Quando una pazzia vale più di tutte le ragioni – Prime Alture Wine Resort

Di Roberto Lechiancole

Prima o poi, s’incontra sempre una pazzia che vale più di tutte le ragioni”. Così è stato anche per me: l’ho immaginata, una nuova attività fuori dagli schemi, un antidoto che mi consentisse di appassionarmi ancora una volta, che mi consentisse – anziché costringermi a continuare ad andare in giro per il mondo – di far venire a me il mondo e i vecchi amici di lavoro di una vita. Avevo voglia di riassaporare una quotidianità diversa e scoprire quali fossero e fin dove arrivassero i miei limiti. Qual era il perimetro che li delimitava? Fin dove arrivava la zona di comfort che mi ero costruito, oltre la quale vi era l’incerto? Non è stato un semplice sfizio o un capriccio di un quasi sessantenne, ma una pazzia che ha figliato l’idea di coniugare il vino, il buon cibo e il relax in un luogo dove il vino la fa da padrone – e quale se non il Pinot Nero? È così che sono diventato oste nell’Oltrepò Pavese del Prime Alture Wine Resort.
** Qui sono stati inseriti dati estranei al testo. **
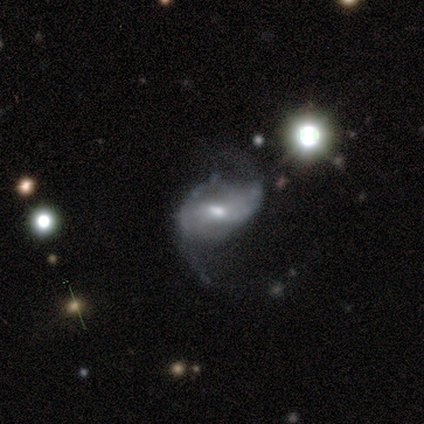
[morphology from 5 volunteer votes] featured or disk 80%, smooth 20%, star or artifact 0%. Down the decision tree: edge-on disk — no (100%); bar — weak (100%); spiral arms — yes (100%); spiral arm count — 2 (100%); spiral winding — loose (75%); bulge size — small (100%); merging — none (60%).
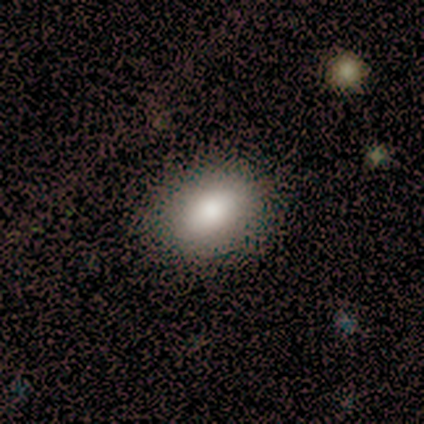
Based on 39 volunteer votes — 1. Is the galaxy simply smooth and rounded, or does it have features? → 85% smooth, 13% featured or disk, 3% star or artifact.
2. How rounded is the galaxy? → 91% in between, 9% round, 0% cigar-shaped.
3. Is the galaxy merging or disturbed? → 76% none, 3% merger, 0% minor disturbance, 0% major disturbance.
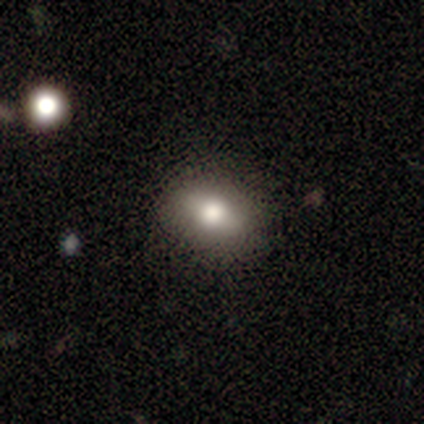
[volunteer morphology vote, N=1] This is clearly a smooth galaxy (100%). How rounded: clearly in between (100%). Merging: clearly none (100%).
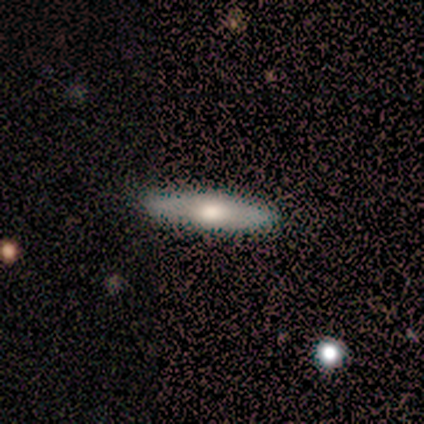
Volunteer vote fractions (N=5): smooth 40% (tied), featured or disk 40% (tied), star or artifact 20%. Down the decision tree: how rounded — cigar-shaped (100%); merging — none (75%).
Il pensiero dell’incerto mi ha toccato forse, e dico forse, per un solo attimo, ma senza farmi vacillare: mai e poi avrei potuto, a maggior ragione dopo aver buttato il cuore oltre l’ostacolo diverse volte nella vita, ribaltando e scompaginando la mia quotidianità fin da fanciullo. La maggiore responsabilità che ho sentito era quella di dover lasciare Milano per trasferirmi a Casteggio, in Oltrepò Pavese, facendo cambiare abitudini, ritmi e ambiente a tutta la famiglia, consapevole d’incontrare difficoltà d’integrazione in un sistema sociale che mi avrebbe indicato per sempre come “il milanese”.
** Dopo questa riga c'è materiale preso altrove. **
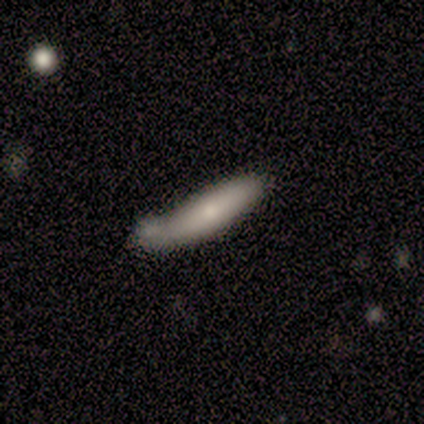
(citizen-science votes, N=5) Q: Smooth or featured?
A: smooth (80%); runner-up: featured or disk (20%)
Q: How rounded?
A: cigar-shaped (75%); runner-up: in between (25%)
Q: Merging?
A: minor disturbance (80%); runner-up: none (20%)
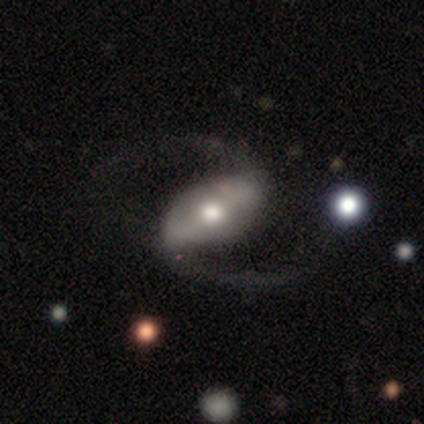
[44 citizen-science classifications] This is clearly a featured or disk galaxy (93%). It is clearly not viewed edge-on (98%). Bar: marginally strong (42%). Spiral arm pattern: clearly yes (100%). Spiral arm count: clearly 2 (95%). Spiral winding: likely loose (72%). Central bulge: likely moderate (78%). Merging: clearly none (84%).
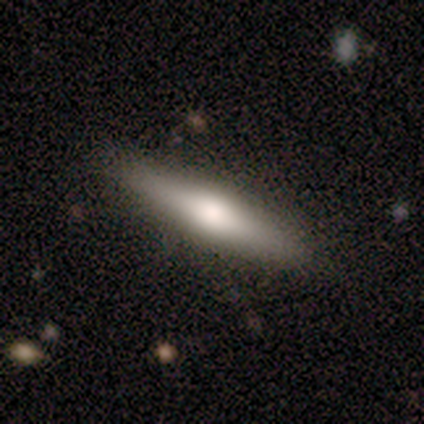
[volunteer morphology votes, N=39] Q: Smooth or featured?
A: featured or disk (54%); runner-up: smooth (46%)
Q: Edge-on disk?
A: yes (90%); runner-up: no (10%)
Q: Edge-on bulge?
A: rounded (79%); runner-up: boxy (16%)
Q: Merging?
A: none (87%); runner-up: minor disturbance (10%)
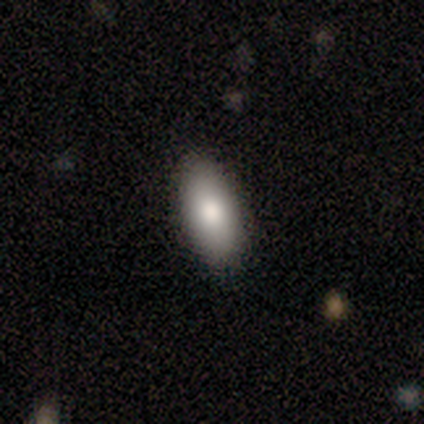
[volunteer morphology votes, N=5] Smooth or featured?
  - smooth: 80% *
  - star or artifact: 20%
  - featured or disk: 0%
How rounded?
  - in between: 100% *
  - round: 0%
  - cigar-shaped: 0%
Merging?
  - none: 100% *
  - minor disturbance: 0%
  - major disturbance: 0%
  - merger: 0%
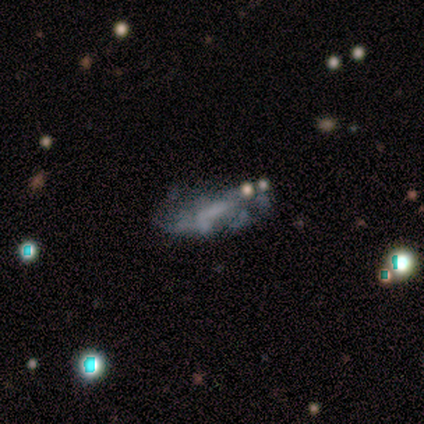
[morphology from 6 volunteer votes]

Mi sono domandato come avrei potuto valorizzare tutte le peculiarità che questo meraviglioso territorio offre, ponendomi due obiettivi. Anzitutto, quello di creare un’offerta completa con cantina, camere e cucina, affidando la gestione, quotidianamente e umilmente, ai membri della famiglia, ognuno con un ruolo e una propria professionalità. Ma ve n’era un altro forse ancora più importante, cioè riuscire a comunicare al territorio che non siamo arrivati da conquistatori, ma da conquistati dall’Oltrepò. Così, ho iniziato a dare voce alle idee, liberando le ambizioni ed eliminando le remore.

Improvvisamente, da curiosi clienti, ci siamo ritrovati osti e vignaiuoli: un cambiamento enorme che ha richiesto sacrifici, ma tutti superabili rispetto al desiderio che avevamo di realizzare Prime Alture Wine Resort. Parole come vino, uva, vite, potatura e vendemmie, che mi sono rimbombate dentro come una bella canzone per lungo tempo, hanno cominciato a diventare lo spartito musicale delle mie giornate.
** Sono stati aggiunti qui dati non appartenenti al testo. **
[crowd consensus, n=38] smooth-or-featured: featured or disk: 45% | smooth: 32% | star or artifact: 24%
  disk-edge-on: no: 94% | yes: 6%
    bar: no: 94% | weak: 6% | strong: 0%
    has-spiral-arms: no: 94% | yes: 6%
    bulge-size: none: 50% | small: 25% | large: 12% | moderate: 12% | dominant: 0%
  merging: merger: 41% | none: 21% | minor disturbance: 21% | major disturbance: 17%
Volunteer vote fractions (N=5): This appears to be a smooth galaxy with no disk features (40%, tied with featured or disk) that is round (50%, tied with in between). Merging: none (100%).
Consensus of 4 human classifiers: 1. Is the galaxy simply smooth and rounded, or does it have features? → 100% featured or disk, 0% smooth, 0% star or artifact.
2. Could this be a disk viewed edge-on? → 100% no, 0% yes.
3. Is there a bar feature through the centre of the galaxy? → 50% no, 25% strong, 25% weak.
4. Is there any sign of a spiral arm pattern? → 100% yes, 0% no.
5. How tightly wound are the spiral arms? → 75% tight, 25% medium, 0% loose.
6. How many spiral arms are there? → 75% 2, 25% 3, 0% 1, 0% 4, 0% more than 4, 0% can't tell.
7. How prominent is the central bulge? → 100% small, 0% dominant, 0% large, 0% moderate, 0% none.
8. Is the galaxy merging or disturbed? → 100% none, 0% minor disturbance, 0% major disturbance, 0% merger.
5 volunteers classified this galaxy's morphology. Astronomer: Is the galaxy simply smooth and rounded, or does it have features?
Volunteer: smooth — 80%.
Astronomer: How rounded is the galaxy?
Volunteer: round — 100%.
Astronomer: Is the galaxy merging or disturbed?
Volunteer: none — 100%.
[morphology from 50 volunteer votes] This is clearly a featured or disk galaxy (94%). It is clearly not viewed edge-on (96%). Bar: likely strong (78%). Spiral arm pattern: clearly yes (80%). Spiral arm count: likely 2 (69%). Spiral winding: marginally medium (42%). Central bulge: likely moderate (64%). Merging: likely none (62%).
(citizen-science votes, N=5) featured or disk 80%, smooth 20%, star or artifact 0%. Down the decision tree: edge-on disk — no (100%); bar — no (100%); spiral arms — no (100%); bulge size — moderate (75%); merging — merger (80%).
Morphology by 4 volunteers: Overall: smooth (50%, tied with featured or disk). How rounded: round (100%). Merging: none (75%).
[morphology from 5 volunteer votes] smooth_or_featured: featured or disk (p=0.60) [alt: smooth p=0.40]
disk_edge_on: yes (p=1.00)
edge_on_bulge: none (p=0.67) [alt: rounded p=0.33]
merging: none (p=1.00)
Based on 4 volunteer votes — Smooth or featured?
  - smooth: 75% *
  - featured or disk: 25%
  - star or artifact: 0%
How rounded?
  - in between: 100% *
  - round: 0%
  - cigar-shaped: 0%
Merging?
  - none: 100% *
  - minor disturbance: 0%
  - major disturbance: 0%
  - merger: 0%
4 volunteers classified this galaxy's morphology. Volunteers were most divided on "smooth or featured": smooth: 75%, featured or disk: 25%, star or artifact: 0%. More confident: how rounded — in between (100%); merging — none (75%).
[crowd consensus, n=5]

Anna, mia moglie, inizialmente restia a seguire la mia follia, alla fine ha deciso di assecondarmi pazientemente, discutendo sulle scelte che facevo, contribuendo alla loro realizzazione con uno spirito costruttivo e mettendo gusto ed eleganza in tutto ciò che stavamo realizzando insieme. Simona, mia figlia, entusiasta di trasferirsi in campagna con tutta la sua famiglia, ha iniziato a dedicarsi sin da subito alla parte amministrativa e all’accoglienza, coinvolgendo suo marito Fausto, che non solo ha seguito il cantiere di costruzione dell’immobile, ma ha anche contribuito a costruire il nostro appassionato team enologico e agronomico, unitamente a Jean-Francois Coquard, enologo con vent’anni di esperienza in Oltrepò, all’agronomo Claudio Giorgi e al maestro potatore Claudio Brunelli. Un gruppo coeso che ha messo in pratica il programma di biosostenibilità della cantina, cercando di produrre i migliori vini vocazionali del territorio, Pinot Nero e Chardonnay: vini che oggi ci consentono di essere presenti nelle carte dei vini dei migliori ristoranti, affascinati quanto noi dell’idea di essere membri della “Cantina degli Chef”.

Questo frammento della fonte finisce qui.